Imprécision des limites
Les limites des communes ne sont pas matérialisées. La loi définit ces limites par des critères géographiques, sans aucune précision sur le point de repère. Du fait de l’imprécision dans la définition des limites territoriales des CL, plusieurs conflits de compétence sont relevés, notamment à Dakar (entre les communes d’arrondissement, entre les communes de Bargny et de Rufisque concernant la territorialité de la SOCOCIM).
Absence de cadastre rural
L’absence d’un cadastre rural pose un problème quant à la maîtrise du foncier rural. Les limites des communautés rurales n’étant pas maîtrisées, il est pratiquement impossible de déterminer avec précision l’assiette des impôts.
Règlements inadaptés
Le règlement intérieur des collectivités locales constitue une simple reprise de celui de l’Assemblée nationale. Il en résulte des difficultés d’application.
Au plan politique
Mode de scrutin injuste
Le mode de scrutin mixte introduit une certaine injustice dans la composition des conseils des CL. Par les mécanismes du système majoritaire, un parti peut disposer d’une majorité écrasante au Conseil et dicter sa loi, alors même qu’il ne dépasse ses concurrents que de quelques voix.
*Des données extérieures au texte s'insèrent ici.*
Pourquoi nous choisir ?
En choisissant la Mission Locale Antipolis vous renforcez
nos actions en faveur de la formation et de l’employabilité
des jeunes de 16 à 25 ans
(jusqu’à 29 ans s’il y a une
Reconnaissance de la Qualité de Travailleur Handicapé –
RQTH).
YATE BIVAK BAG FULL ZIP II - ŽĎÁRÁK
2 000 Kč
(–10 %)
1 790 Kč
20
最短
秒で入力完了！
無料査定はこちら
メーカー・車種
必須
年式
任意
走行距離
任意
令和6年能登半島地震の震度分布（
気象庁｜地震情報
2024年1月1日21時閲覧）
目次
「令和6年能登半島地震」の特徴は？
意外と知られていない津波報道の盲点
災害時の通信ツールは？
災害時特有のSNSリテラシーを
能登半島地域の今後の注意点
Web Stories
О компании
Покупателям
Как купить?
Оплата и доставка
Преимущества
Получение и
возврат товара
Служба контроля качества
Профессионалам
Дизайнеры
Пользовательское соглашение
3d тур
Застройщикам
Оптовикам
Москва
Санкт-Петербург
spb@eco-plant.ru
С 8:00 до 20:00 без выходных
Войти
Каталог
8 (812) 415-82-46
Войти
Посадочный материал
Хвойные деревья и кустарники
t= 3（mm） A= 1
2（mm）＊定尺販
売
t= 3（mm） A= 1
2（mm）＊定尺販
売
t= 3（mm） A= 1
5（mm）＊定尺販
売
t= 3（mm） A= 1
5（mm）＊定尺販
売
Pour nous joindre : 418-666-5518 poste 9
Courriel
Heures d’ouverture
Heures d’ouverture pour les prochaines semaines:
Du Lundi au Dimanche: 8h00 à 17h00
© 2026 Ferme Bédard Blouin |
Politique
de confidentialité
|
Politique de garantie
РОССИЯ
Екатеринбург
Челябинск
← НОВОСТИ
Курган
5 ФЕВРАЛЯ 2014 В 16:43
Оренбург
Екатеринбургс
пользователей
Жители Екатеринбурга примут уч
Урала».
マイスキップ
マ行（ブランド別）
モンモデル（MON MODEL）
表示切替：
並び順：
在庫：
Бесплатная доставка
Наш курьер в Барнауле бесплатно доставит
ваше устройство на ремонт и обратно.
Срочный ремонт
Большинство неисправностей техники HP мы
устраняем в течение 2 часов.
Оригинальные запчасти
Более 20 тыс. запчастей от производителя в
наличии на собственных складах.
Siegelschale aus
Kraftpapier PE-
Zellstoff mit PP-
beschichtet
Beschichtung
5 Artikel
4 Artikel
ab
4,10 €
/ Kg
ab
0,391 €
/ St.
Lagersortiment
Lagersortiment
Interdiction de candidatures indépendantes
La loi électorale dispose que seuls les Sénégalaises et Sénégalais ayant acquis la majorité, jouissant de leurs droits civiques et présentés par un parti politique légalement constitué peuvent faire acte de candidature dans le cadre des élections locales. Cette disposition restrictive des droits des citoyens constitue un sérieux obstacle à leur participation à la gestion de leur cité. Par ce canal, des personnes ressources de qualité sont écartées de la gestion locale par le simple fait qu’elles ne sont pas membres de partis politiques.
Immixtion de l’Etat
L’Etat s’immisce de manière quasi permanente dans le fonctionnement des CL. A ce jour, presque toutes les CL contrôlées par des opposants au régime sont placées sous délégation spéciale (Conseils régionaux de Diourbel et de Dakar, Conseil municipaux de Thiès et de Bambey, etc.) sous le prétexte de « fonctionnement bloqué de manière durable ». Dans d’autres cas, c’est des enjeux fonciers et / ou politiques qui ont poussé l’Etat à intervenir (cas de Malicounda et Mbour). Dans la majeure partie des cas, cette procédure de mise sous délégation spéciale a été engagée en violation flagrante des dispositions du CCL. Ainsi, le Conseil Régional de Diourbel est placé sous délégation spéciale permanente.